● KURZE ÜBUNG 1:
Prüfe für jede der Aussagen (a) bis (c), ob sie mit dem Textabschnitt übereinstimmt. Antworte jeweils mit Ja oder Nein und zitiere die entscheidenden Worte wörtlich.
(a) Der Hl. Mologa soll die Honigbienen nach Irland gebracht haben.
(b) Die Franziskaner gaben das Kloster 1604 endgültig auf.
(c) Die Reiseleiterin hält die Theorie vom Bienenstock für richtig.
● KURZE ÜBUNG 2:
Wie weit liegt die Ruine der Timoleague Abbey laut dem Textabschnitt von Bandon entfernt, und in welcher Richtung?

● TEXTABSCHNITT:
+---+

Morgens um 9 Uhr ist es noch immer wolkenlos und windstill bei 12 °C. Der Hundespaziergang fällt auch heute sparsam aus, weil über Nacht keine neuen Möglichkeiten hinzugekommen sind.  

Wir entscheiden uns, heute kein aufwendiges Frühstück zu machen, sondern irgendwann auf der Strecke eine Pause einzulegen. Also ver- und entsorgen wir den Franz und fahren um 10 Uhr los.  

Wir halten uns in Richtung Südwest und machen um 11:10 Uhr Halt an der Ruine der Timoleague Abbey, etwa 15 km südlich von Bandon, an einer Meeresbucht nahe Courtmacsherry.  

Im 6. Jh. hatte der Hl. Mologa (Timoleague = Tigh Molaige (irisch) = Das Haus des Mologa) an dieser Stelle eine mönchische Siedlung gegründet. Er ist vor allem in Erinnerung geblieben, weil er die Honigbienen und die Bienenhaltung nach Irland gebracht haben soll. 1240 gründeten dann die Franziskaner auf dieser Siedlung ein Kloster. Während der Reformation wurden die Mönche vertrieben, kehrten aber 1604 wieder zurück. Ruhe fanden sie jedoch in der Folgezeit nicht mehr, sodass sie das Kloster 1629 endgültig aufgaben.  

Die Ruine ist auf jeden Fall einen kurzen Besuch wert, vor allem auch wegen des interessanten Friedhofs. Dass die Menschen früher deutlich kleiner waren als wir heutzutage, belegen die sehr niederen Torbögen, die unsereins nur gebückt durchkriechen kann, von durchschreiten kann jedenfalls nicht die Rede sein. Obwohl: Der Chronist gibt zu bedenken, dass diese Türen eventuell für die Bienen gedacht waren und die ganze Anlage nie ein Kloster, sondern vielleicht ein riesiger Bienenstock war. Die Reiseleiterin bezweifelt die Theorie.  

Egal: Um 11:45 Uhr sind wir wieder beim Franz und holen unser Frühstück nach, das jetzt zum Brunch wird; Bienenhonig gibt es dazu übrigens auch.  

Um 13:30 Uhr setzen wir unsere Reise in Richtung Südwesten fort. Die Fahrt ist meist sehr angenehm, die Sonne lacht vom fast wolkenlosen Himmel, wenn da nur nicht die Bauern unterwegs wären: Heute scheint Mäh- und Scheißetag zu sein. Wenn es eng wird und die Kerls mit ihren Schlachtschiffen mit schlingernden Güllefässern oder Grasladungen daherkommen, wird es dann doch gelegentlich psychologisch. Letztlich verhalten sich die irischen Bauern genauso selbstherrlich wie die Bauern zuhause, und auch sie kennen ihre Fuhrwerke und sind letztlich berechenbarer als andere Gelegenheitskapitäne der Landstraße.

+---+

● BEREITGESTELLTES MATERIAL:
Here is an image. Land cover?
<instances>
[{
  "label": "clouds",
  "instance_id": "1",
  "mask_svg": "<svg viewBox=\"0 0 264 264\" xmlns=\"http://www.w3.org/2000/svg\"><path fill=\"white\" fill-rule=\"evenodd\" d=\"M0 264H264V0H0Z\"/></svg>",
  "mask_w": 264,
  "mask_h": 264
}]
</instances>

+---+

● ERGEBNIS DER ÜBUNG 1:
(a) Ja: „weil er die Honigbienen und die Bienenhaltung nach Irland gebracht haben soll“
(b) Nein: „sodass sie das Kloster 1629 endgültig aufgaben“
(c) Nein: „Die Reiseleiterin bezweifelt die Theorie.“

● ERGEBNIS DER ÜBUNG 2:
Etwa 15 km südlich von Bandon.